施工前の最終確認では、現地に境界点や基準線を明示し、施工者が図面と現地を照合できる状態にします。境界付近に施工する場合は、着手前に関係者で現地確認を行い、施工範囲、仮設範囲、道路側へのはみ出しの有無を確認します。現場で迷いやすい箇所は、写真付きの指示書や確認図として共有すると効果的です。口頭だけで伝えると、担当者ごとの解釈がずれることがあります。


工事中も、境界付近の変更には慎重に対応する必要があります。現場判断で塀の位置を少し動かす、排水桝を道路側へ寄せる、スロープの勾配を変えるといった小さな変更でも、境界や道路施設に影響する場合があります。変更が必要になった場合は、境界確認資料に戻り、道路管理者への再確認が必要かどうかを判断します。道路境界確認は着工前に終わる作業ではなく、工事中の変更管理にも関係するものとして扱うことが重要です。


最後に、完成後の記録も残しておくと、将来の維持管理や追加工事に役立ちます。完成写真、施工位置、道路側施設との取り合い、協議記録、申請書類、確認図面を整理しておけば、次回工事や売却、建替え、点検時に活用できます。道路境界に関する情報は、一度整理しておくと社内資産になります。個別現場の確認で終わらせず、次の現場でも使えるチェック項目として標準化していくことが望ましいです。


まとめ

道路境界確認が必要になる工事では、現地の見た目だけで判断せず、境界標、既存構造物、境界確定図、道路台帳、道路幅員、建築基準法上の道路扱い、セットバック、道路占用や掘削、関係者確認を総合的に整理することが大切です。道路に接する工事は、敷地内の工事に見えても、道路区域や道路施設、通行安全、申請手続きに影響することがあります。着工前に確認を済ませておくことで、施工位置の変更、申請漏れ、近隣調整の遅れ、道路管理者との協議不足といった手戻りを減らしやすくなります。


特に実務担当者が注意すべきなのは、道路境界、道路幅員、後退線、現況線を混同しないことです。舗装端や側溝が境界のように見えても、資料上の境界と一致するとは限りません。古い塀や門柱が残っていても、それが正しい位置にあるとは限りません。反対に、資料に線が記載されていても、現地で境界標が確認できなければ、施工には慎重な判断が必要です。現地、資料、関係者確認を組み合わせて、工事に使える情報へ整理することが重要です。


工事前のチェック項目としては、まず現地の境界標と既存構造物を確認し、次に境界確定図や道路台帳などの資料を照合します。そのうえで、道路幅員と建築基準法上の道路扱い、セットバックや後退部分、道路占用・掘削・乗入れの要否、隣接所有者や道路管理者との確認状況を整理します。この6つを順番に確認すれば、道路境界に関する主要なリスクを早い段階で把握しやすくなります。

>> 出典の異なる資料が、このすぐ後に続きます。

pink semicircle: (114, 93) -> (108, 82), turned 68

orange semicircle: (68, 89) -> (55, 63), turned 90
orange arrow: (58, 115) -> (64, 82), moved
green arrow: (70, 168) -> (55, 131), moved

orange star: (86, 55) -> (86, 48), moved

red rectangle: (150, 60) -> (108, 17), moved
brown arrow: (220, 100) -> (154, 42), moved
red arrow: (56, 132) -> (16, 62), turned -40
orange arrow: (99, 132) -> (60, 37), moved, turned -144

道路境界確認は、設計者や測量担当者だけの作業ではありません。施工管理者、外構担当者、設備担当者、営業担当者、発注者も、境界情報を共有しておく必要があります。境界に関する判断が一部の担当者の頭の中だけにあると、現場で位置出しをする段階や、外構の納まりを決める段階で認識がずれることがあります。写真、図面、メモ、協議記録を残し、誰が見ても分かる形で管理することが、工事全体の品質を安定させます。

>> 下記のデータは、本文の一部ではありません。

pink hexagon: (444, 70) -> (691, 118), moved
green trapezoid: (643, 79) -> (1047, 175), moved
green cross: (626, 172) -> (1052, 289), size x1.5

道路境界付近の確認や記録を効率化したい場合は、現地で取得した位置情報や写真、メモをその場で整理し、関係者に共有できる仕組みを用意しておくと実務が進めやすくなります。ただし、現場記録の仕組みは境界そのものを確定するものではありません。境界や後退線の判断は、現地確認、関係資料、道路管理者や関係部署への確認、必要に応じた専門家の判断を組み合わせて行うことが前提です。工事前の道路境界確認を確実に記録し、施工管理に反映できる体制を整えることで、確認漏れや共有不足を減らしやすくなります。